JKF, for some reason I thought you saw him already. So, yes, this is a huge, huge part of your angst right now. The anticipation of the visit. The not knowing. The not-needing-to-feel-any-more-pain. But wanting to see him. Hangin there and walk through the visit. You will come out on the other side, and you may need to take a step or two back but you will be okay---back to level ground, soon. Let time take its time with YOU as well. Just let it.

we can honor your feelings..

And we do honor each and every crazy and nutty and backward and forward feeling. It is okay.

t feels like all our hard work has been lost...but it hasn't been. We are here to testify to that. Getting back to the healthy place gets easier.

RE told me this on June 26 when I lost it completely for about 24 hours---I was undone---and I was afraid I was going back to the dark and crazy and never-ending place but I did not. I got back on level ground fairly quickly. Within a few days I was back to thinking mostly clearly. I can say that going to an Al-Anon meeting every day for a week was a huge boost to that.

It doesn't last once we express our feelings, acknowledge them, allow them.............they dissipate.

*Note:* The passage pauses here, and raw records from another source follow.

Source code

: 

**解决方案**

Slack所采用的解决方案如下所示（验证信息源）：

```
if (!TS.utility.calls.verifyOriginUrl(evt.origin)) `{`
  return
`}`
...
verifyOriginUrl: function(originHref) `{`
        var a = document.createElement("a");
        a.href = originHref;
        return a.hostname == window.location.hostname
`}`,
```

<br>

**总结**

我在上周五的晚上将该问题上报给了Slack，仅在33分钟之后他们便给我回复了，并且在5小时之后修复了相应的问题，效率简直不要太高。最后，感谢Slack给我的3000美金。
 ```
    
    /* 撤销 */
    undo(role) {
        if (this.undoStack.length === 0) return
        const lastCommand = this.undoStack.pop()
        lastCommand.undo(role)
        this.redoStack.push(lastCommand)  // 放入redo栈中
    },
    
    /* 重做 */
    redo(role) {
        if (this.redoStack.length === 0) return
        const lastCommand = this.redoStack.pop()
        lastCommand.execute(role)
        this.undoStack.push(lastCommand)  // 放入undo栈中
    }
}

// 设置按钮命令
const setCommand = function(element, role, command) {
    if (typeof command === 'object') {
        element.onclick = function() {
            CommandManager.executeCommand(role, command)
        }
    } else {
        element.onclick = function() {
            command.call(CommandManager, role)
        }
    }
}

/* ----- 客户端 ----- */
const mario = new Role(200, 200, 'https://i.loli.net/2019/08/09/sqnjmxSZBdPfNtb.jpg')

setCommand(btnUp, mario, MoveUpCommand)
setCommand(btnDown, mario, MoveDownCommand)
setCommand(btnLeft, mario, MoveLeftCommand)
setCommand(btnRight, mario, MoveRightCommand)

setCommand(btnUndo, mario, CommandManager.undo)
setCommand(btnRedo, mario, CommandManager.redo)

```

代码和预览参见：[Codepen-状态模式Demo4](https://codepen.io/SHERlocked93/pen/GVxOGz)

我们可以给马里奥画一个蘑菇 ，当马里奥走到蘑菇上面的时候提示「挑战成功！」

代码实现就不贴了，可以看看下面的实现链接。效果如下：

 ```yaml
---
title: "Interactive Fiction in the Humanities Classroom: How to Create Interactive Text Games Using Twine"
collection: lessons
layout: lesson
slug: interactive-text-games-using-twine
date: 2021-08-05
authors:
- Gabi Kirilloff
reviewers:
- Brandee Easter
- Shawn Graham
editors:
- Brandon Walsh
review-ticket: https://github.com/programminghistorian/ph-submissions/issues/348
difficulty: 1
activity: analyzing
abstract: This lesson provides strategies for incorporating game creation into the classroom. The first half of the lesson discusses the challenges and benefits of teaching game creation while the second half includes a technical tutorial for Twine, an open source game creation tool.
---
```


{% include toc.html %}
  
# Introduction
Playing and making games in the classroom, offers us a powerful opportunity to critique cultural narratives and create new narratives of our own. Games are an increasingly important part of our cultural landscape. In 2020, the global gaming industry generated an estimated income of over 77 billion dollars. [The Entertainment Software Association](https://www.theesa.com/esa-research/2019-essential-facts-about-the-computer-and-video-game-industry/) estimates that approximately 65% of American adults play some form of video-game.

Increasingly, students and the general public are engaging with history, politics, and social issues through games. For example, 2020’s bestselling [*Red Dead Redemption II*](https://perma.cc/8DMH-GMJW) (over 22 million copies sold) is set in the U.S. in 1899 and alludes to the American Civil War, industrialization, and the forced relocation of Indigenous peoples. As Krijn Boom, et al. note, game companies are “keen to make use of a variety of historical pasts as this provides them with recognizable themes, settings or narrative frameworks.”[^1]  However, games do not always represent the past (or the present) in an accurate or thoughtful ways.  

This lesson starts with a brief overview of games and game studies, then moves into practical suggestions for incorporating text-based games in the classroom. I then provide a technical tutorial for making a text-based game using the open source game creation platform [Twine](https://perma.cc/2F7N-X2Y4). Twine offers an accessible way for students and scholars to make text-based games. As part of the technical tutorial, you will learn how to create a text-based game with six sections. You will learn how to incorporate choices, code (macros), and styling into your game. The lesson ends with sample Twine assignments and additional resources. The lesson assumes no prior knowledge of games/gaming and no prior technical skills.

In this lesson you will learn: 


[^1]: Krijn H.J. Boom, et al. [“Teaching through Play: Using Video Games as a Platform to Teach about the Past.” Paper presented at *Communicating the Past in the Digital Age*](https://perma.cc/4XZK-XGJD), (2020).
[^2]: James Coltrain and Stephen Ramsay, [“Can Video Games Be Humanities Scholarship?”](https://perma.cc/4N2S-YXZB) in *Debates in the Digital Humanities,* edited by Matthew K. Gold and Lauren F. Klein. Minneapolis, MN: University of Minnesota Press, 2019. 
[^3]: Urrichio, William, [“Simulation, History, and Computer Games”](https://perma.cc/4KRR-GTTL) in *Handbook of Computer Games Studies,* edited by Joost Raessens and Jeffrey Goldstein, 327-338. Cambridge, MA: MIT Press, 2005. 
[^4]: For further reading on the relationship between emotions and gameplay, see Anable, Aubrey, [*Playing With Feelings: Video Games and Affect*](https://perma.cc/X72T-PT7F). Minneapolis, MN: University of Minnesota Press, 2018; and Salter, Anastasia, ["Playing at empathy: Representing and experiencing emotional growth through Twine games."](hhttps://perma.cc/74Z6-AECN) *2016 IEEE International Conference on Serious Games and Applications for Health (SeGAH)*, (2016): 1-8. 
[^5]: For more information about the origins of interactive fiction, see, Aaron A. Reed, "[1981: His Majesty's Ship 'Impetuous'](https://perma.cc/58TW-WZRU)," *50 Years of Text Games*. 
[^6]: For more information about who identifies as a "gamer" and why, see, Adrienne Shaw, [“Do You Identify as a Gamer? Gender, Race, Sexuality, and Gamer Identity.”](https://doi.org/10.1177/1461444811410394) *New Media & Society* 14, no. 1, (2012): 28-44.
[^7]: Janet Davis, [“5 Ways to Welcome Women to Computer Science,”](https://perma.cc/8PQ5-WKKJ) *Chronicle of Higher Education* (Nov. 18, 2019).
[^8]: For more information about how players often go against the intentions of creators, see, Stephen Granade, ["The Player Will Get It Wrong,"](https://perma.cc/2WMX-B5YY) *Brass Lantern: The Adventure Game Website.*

Thankfully. I used to ward off, fight off, the feelings, because I was truly afraid they would kill me. But they do not, JKF. Lean in. Warm Hugs, we are here for you, circling those wagons. Praying that the visit is okay today.
 

JKF

Well-Known Member
I got his birth certificate with no problem and also bought him 4 pairs of shorts and 4 shirts bc the social worker explained that he literally has nothing and the clothes on his back were ripped to shreds and falling off when he was admitted. Ugggggh! So yeah I got him some clothes. But the great part is that I got the 4 shirts and 4 pairs of shorts for only $12 total at Walmart! Got to love the clearance section! Lol

Anyway I seriously can't wait until tonight is over. I'm in full blown panic attack mode. Not seeing him for all of this time has allowed me the space to detach. I'm terrified that once I see him in person I'll be sucked right back into the drama. My heart is literally pounding out of my chest right now and I'm sick to my stomach. God I hate feeling like this!